Break apart the pods with your fingers. If you get to the end and think there's not enough dirt, break one of the remaining halves into thirds and add an additional third to each compartment. Also, if the pods don't break apart easily, add more water and wait for it to absorb. If you get the soil completely saturated, that's okay too. Germinating seeds like that.*
*(I did not know that. I've always been afraid of drowning my seeds. I got mad at
one of my cartons, though, and flooded it repeatedly for a couple of days, and the plants SHOT out of the dirt. Live and learn.)
Now at this point you might be thinking, "Uh, wouldn't it be easier to just stick a whole pod in each thing? Gosh she's a cheap ass."
To which I would respond,
No, it wouldn't be. And yes, yes I am.
Here's the thing, the very first batch I did was a nightmare. I stuck a pod in each one and almost immediately realized that that was not the best idear. The pods lost more water than they retained, which means I ended up soaking them twice a day, and they were almost always dry when I came back. They were also pretty hard, and the day that I took these pictures I realized that most, if not all of the seeds had started to hatch underneath the pods. They couldn't burrow down into the packed soil, and that combined with the frequent waterings washed them away.
In tact pods compared to broken up ones.
In the end, though, both work.

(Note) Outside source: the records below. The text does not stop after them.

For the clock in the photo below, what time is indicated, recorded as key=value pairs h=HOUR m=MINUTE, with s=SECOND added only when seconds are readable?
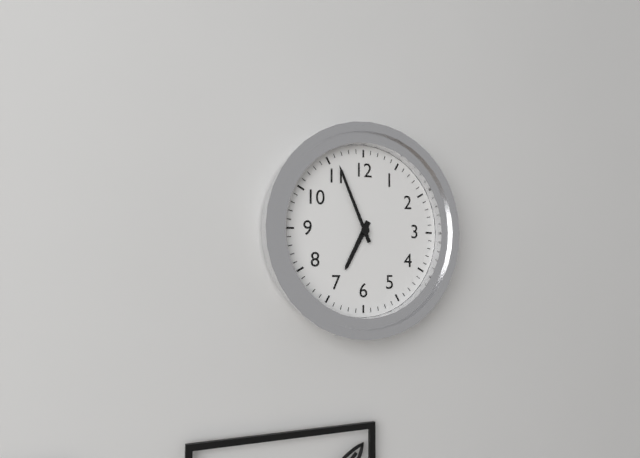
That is h=6 m=56
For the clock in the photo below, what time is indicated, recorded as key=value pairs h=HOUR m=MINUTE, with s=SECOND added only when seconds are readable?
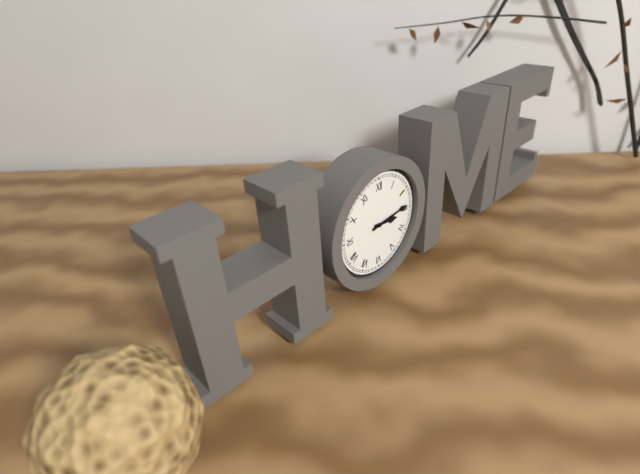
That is h=3 m=14
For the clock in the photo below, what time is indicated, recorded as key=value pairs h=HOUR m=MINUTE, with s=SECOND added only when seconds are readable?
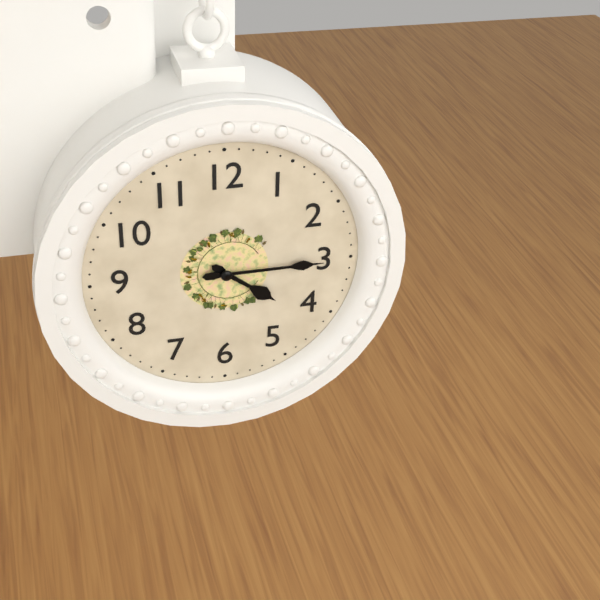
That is h=4 m=15
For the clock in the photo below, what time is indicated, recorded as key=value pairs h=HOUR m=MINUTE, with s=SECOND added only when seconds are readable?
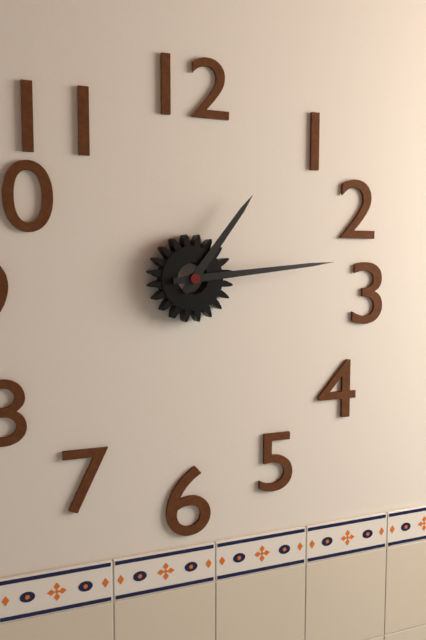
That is h=1 m=14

But I find (as with many other situations in gardening...and life) that a bit of work up front saves you a hassle later on. I can water the broken up pods once every other day and they stay saturated. There were also seeds germinating in a matter of days with those.
Most of my 'maters pulled through. This was today. Oh, I almost forgot, the tab on the side makes a great spot to label what you've planted!
Good luck with your Spring projects!
And may you have lovely weather as well.